Given passage below:
Image via Cyn Eats
BY SERENE NEKOUI
You’re at a typical brunch date with some friends, and your chosen restaurant is North Side – obviously for the picturesque aesthetic. Your server introduces himself, and you shyly ask him to snap a quick photo of you and your friends in front of the crisp, white restaurant wall. When your phone is returned to you, you rapidly swipe through your camera roll, finding a photo that best captures the most authentic fake laugh you’ve all induced, and edit it using only the most flattering filters that best suit the rest of your online profile.
Gaining popularity in 2002 and 2003 with the success of websites such as Friendster and MySpace, social media has influenced a generation of teenagers and has successfully influenced marketing tactics, social interactions, and cultural behaviours. With nearly instant news updates, photo sharing, and the ability to share what’s on your mind with the click of a button, social media has presented itself as a tool utilized to shape a communicative framework that alters our perception of the real and the ideal. According to Statistica, in 2017, 71% of Internet users actively visited social media sites. In other words, 71% of Internet users were actively involved in the process of promoting themselves as a brand to others.
That’s what we’ve all been doing, isn’t it? With the growing popularity of social media activity as a way to promote celebrity status, as well as the marketed and sponsored Instagram posts from beautiful models and celebrities, social media is a convenient instrument for its users to market themselves in a way they find most appealing. Honestly, the concept is genius. We’re all aware that a snapshot isn’t an accurate representation of what had been happening in that place and time. But if the creator of the image wants to show that they are living their best life, with the best people, eating the best food, those viewing it are going to believe it. A common question asked is whether or not social media users are accurately portraying themselves online. Realistically, we’d like people to see the best version of ourselves, compiled in a timeline of other beautifully captured photos of ourselves. According to an article published by the Huffington Post titled The Social Media Effect: Are You Really Who You Portray Online, this becomes a psychological battle, where people are presenting the idealized version of themselves to a pool of viewers rather than an honest arrangement of their true selves. Is our generation of social media users driven by competition, furthering us to promote our achievements, travels, and latest purchases to achieve a certain status?
According to a Buffer Social post by Courtney Seiter, about 30-40% of human speech is allotted to talking about ourselves. Online, that number exceeds to nearly 80% with the presence of social media and our ability to post about ourselves at any given moment. Presenting our ideal selves in person involves personal and emotional engagement, and our unconscious ability to read social cues and body language allows us to register our partner’s response to our dialogue. Our online presence, however, allows us to construct and refine the self we wish to portray.
It’s no secret that the effects of social media creates a false sense of short lived gratification through instant self- esteem boosts with likes, shares, and comments, explaining the allotted amount of time we spend on social media websites. Not only have we become addicted to the ability to present our ideal selves through our online profiles, social media has aided in the fascination of unknown lives. How many times have you found yourself endlessly scrolling through Instagram, coming across an instafeed with the most flawless theme and perfectly candid posts? Digital social media professor Karen North outlines our natural fascination with other people’s lives. Although we may not have a connection with someone based on a legitimate foundation, the ability to peer into their lives through their selected posts allows the viewer to glance into their lives as if a real connection is shared. Without taking any initiative to get to know the person you are viewing online, an impression is made based on their idealized version of themselves. Here, North outlines the warped perception of others by the hands of social media outlets.
End of Given passage.
■ Brief 1 ■
According to the social media article, what percentage of Internet users actively visited social media sites in 2017?
■ Brief 2 ■
Retype the social media article between "Image via Cyn" and "your online profile.", inclusive.
■ Brief 3 ■
In one to three sentences, explain what the social media article gives as the reason for the amount of time people spend on social media websites.
Extracted records below:
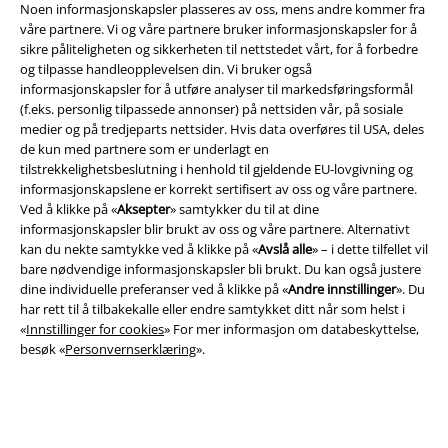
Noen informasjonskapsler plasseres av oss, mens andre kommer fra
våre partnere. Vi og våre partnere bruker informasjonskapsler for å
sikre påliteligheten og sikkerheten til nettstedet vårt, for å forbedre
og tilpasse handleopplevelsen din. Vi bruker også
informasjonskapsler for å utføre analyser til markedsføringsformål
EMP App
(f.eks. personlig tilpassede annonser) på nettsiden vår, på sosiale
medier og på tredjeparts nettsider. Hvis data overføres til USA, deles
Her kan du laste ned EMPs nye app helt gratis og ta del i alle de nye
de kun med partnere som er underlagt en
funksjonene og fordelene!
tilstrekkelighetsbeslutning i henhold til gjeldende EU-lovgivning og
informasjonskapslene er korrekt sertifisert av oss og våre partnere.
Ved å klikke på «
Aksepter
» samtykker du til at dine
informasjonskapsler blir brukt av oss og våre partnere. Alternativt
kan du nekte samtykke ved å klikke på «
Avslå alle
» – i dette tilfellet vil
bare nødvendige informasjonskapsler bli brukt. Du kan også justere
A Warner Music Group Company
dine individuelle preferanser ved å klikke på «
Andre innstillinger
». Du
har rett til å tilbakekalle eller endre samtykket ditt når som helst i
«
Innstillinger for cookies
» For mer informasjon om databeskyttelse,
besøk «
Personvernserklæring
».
End of Extracted records.
Extracted records below:
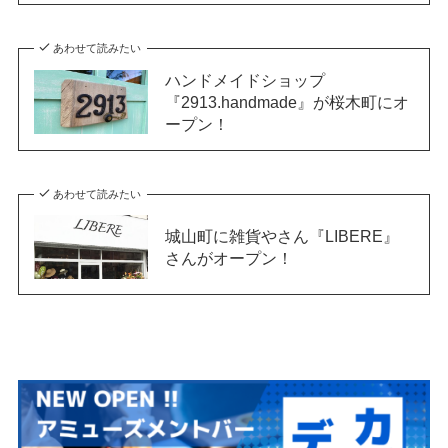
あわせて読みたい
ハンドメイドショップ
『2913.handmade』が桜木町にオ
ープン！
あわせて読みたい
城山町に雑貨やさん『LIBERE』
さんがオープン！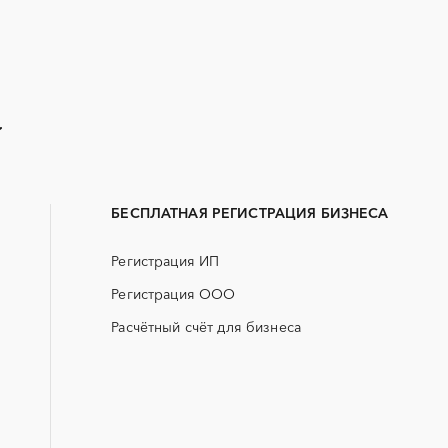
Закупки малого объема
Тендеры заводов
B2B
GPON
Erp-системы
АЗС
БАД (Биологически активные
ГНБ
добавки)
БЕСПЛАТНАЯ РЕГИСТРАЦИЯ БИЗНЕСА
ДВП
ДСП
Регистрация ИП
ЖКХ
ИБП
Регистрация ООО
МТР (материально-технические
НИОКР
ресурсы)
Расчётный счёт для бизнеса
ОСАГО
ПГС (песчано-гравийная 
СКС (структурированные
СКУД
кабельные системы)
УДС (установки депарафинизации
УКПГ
End of Extracted records.
Extracted records below:
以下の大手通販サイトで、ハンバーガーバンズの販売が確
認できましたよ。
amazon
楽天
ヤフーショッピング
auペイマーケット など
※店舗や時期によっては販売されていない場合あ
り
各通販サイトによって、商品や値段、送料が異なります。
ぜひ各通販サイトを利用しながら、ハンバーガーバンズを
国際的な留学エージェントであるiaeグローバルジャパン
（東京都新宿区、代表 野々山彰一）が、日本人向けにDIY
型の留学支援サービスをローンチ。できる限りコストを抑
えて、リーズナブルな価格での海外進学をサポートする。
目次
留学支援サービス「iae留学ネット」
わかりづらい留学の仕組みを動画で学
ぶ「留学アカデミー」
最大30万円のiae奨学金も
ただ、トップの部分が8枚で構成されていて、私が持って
End of Extracted records.
■ Expected output 1 ■
71%

■ Expected output 2 ■
Image via Cyn Eats
BY SERENE NEKOUI
You’re at a typical brunch date with some friends, and your chosen restaurant is North Side – obviously for the picturesque aesthetic. Your server introduces himself, and you shyly ask him to snap a quick photo of you and your friends in front of the crisp, white restaurant wall. When your phone is returned to you, you rapidly swipe through your camera roll, finding a photo that best captures the most authentic fake laugh you’ve all induced, and edit it using only the most flattering filters that best suit the rest of your online profile.

■ Expected output 3 ■
The article attributes it to the false sense of short-lived gratification that social media creates. Likes, shares, and comments give users instant boosts to their self-esteem.